Extracted entries below:
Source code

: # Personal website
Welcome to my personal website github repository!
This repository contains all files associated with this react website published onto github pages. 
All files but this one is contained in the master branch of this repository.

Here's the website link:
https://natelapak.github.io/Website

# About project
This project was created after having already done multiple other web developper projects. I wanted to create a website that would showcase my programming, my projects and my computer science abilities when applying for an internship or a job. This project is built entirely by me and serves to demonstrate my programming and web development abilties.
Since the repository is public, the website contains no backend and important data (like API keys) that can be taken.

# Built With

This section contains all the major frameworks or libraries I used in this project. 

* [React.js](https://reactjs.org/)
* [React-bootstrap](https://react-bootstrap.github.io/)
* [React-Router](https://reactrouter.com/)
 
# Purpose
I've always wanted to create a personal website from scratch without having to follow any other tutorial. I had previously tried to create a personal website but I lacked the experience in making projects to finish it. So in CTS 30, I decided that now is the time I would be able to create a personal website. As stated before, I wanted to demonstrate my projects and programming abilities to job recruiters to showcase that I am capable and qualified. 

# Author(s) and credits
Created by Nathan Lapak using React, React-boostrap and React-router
End of Extracted entries.
▶ [Work request]
Copy out every one of the items above word for word.

▶ [Task result]
Source code

: # Personal website
Welcome to my personal website github repository!
This repository contains all files associated with this react website published onto github pages. 
All files but this one is contained in the master branch of this repository.

Here's the website link:
https://natelapak.github.io/Website

# About project
This project was created after having already done multiple other web developper projects. I wanted to create a website that would showcase my programming, my projects and my computer science abilities when applying for an internship or a job. This project is built entirely by me and serves to demonstrate my programming and web development abilties.
Since the repository is public, the website contains no backend and important data (like API keys) that can be taken.

# Built With

This section contains all the major frameworks or libraries I used in this project. 

* [React.js](https://reactjs.org/)
* [React-bootstrap](https://react-bootstrap.github.io/)
* [React-Router](https://reactrouter.com/)
 
# Purpose
I've always wanted to create a personal website from scratch without having to follow any other tutorial. I had previously tried to create a personal website but I lacked the experience in making projects to finish it. So in CTS 30, I decided that now is the time I would be able to create a personal website. As stated before, I wanted to demonstrate my projects and programming abilities to job recruiters to showcase that I am capable and qualified. 

# Author(s) and credits
Created by Nathan Lapak using React, React-boostrap and React-router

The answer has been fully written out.